• **Source material**:
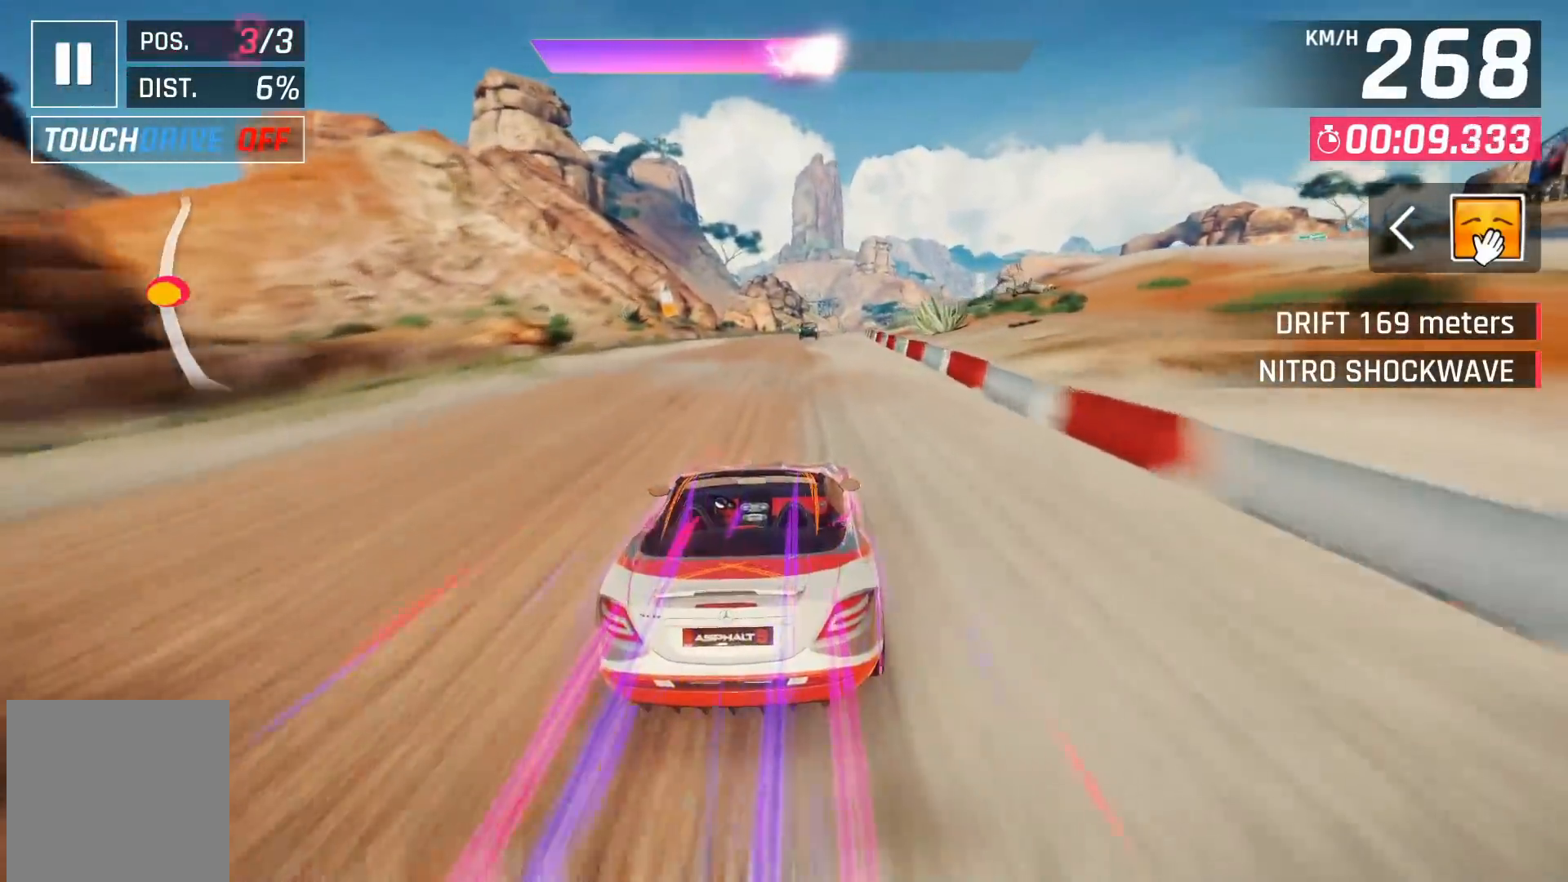
{"buttons": [], "left_stick": "center", "right_stick": "center", "events": [[33, "DPAD_RIGHT", "up"], [167, "DPAD_RIGHT", "down"], [267, "DPAD_RIGHT", "up"]]}
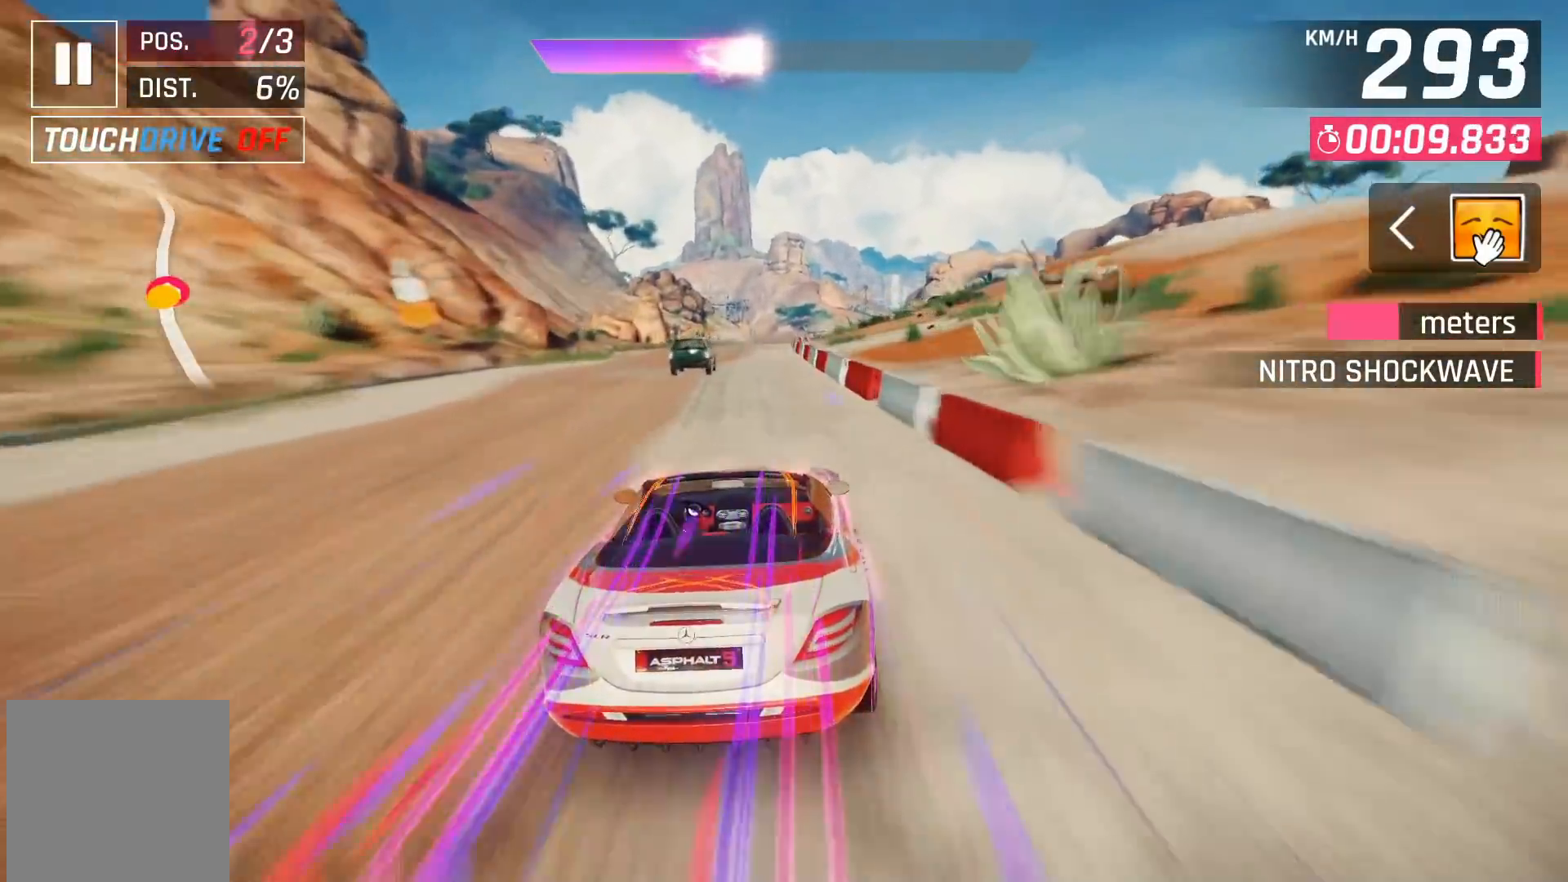
{"buttons": [], "left_stick": "center", "right_stick": "center", "events": [[17, "DPAD_LEFT", "down"], [167, "DPAD_LEFT", "up"]]}
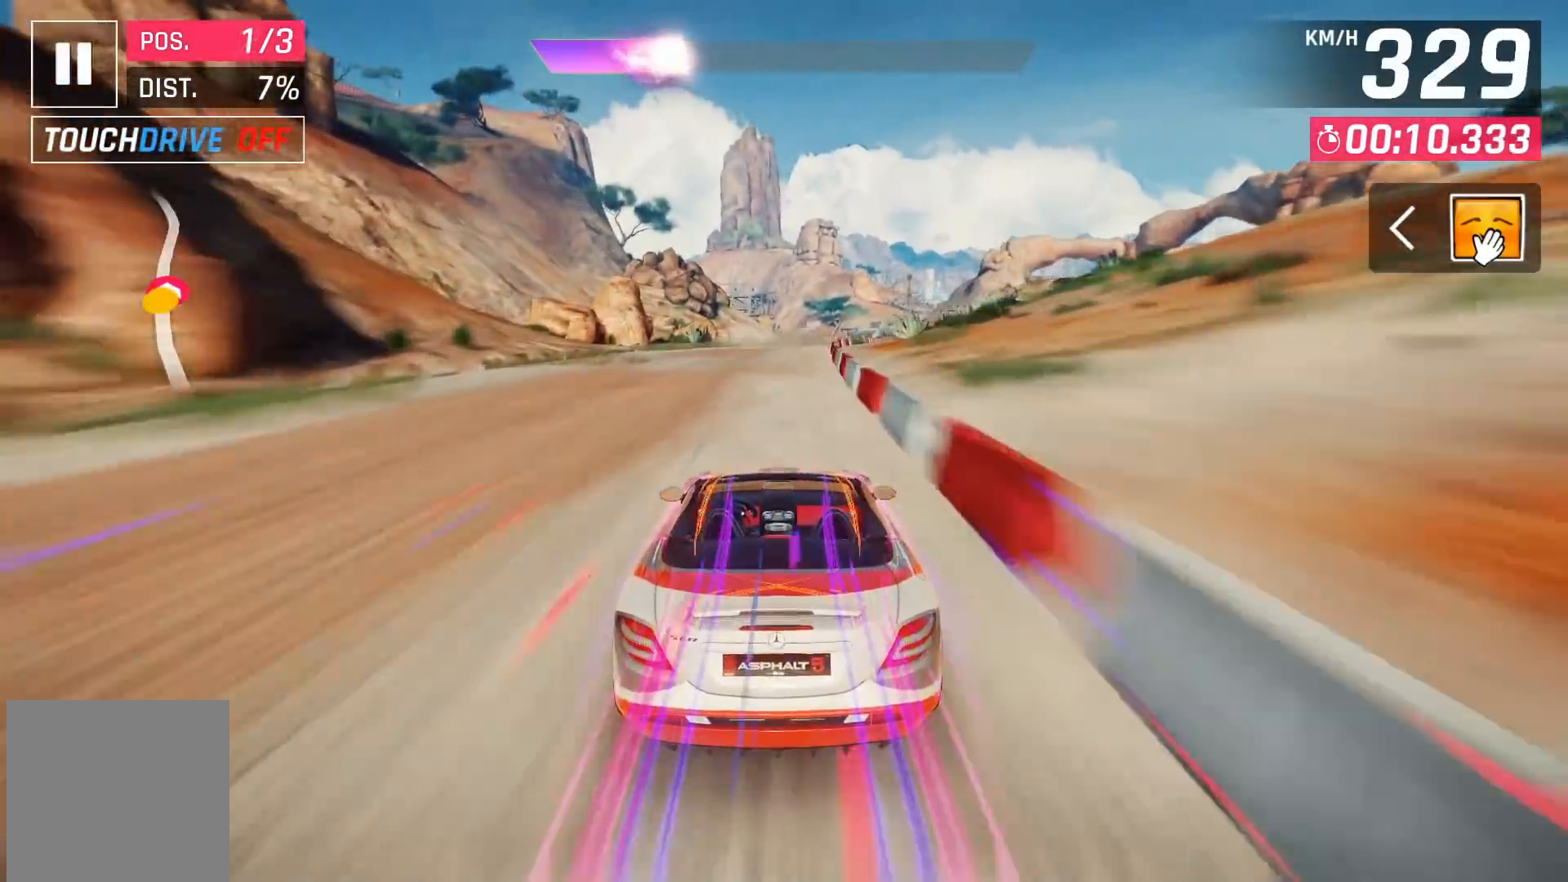
{"buttons": [], "left_stick": "center", "right_stick": "center", "events": [[133, "X", "down"], [183, "A", "down"], [200, "DPAD_RIGHT", "down"], [200, "X", "up"], [250, "A", "up"], [333, "DPAD_RIGHT", "up"]]}
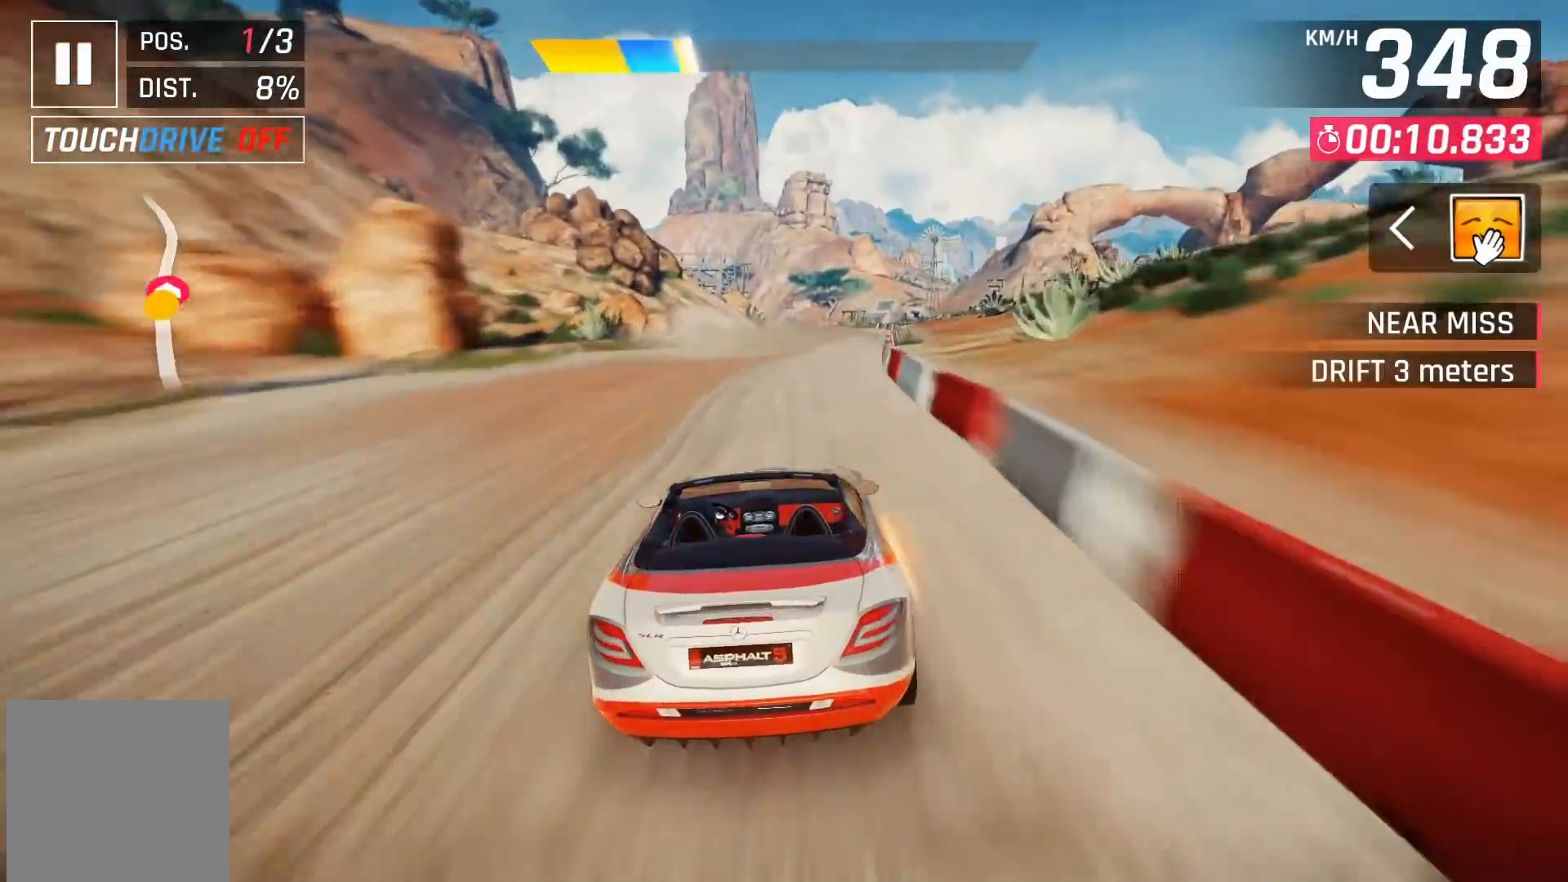
{"buttons": ["A"], "left_stick": "center", "right_stick": "center", "events": [[67, "X", "down"], [83, "DPAD_RIGHT", "down"], [117, "A", "down"], [117, "X", "up"], [167, "A", "up"], [167, "DPAD_RIGHT", "up"], [450, "X", "down"], [483, "A", "down"], [500, "X", "up"]]}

• **Brief**: Output nothing but an exact retyping of the material, pictures excluded.

• **Problem solution**:
{"buttons": [], "left_stick": "center", "right_stick": "center", "events": [[33, "DPAD_RIGHT", "up"], [167, "DPAD_RIGHT", "down"], [267, "DPAD_RIGHT", "up"]]}
{"buttons": [], "left_stick": "center", "right_stick": "center", "events": [[17, "DPAD_LEFT", "down"], [167, "DPAD_LEFT", "up"]]}
{"buttons": [], "left_stick": "center", "right_stick": "center", "events": [[133, "X", "down"], [183, "A", "down"], [200, "DPAD_RIGHT", "down"], [200, "X", "up"], [250, "A", "up"], [333, "DPAD_RIGHT", "up"]]}
{"buttons": ["A"], "left_stick": "center", "right_stick": "center", "events": [[67, "X", "down"], [83, "DPAD_RIGHT", "down"], [117, "A", "down"], [117, "X", "up"], [167, "A", "up"], [167, "DPAD_RIGHT", "up"], [450, "X", "down"], [483, "A", "down"], [500, "X", "up"]]}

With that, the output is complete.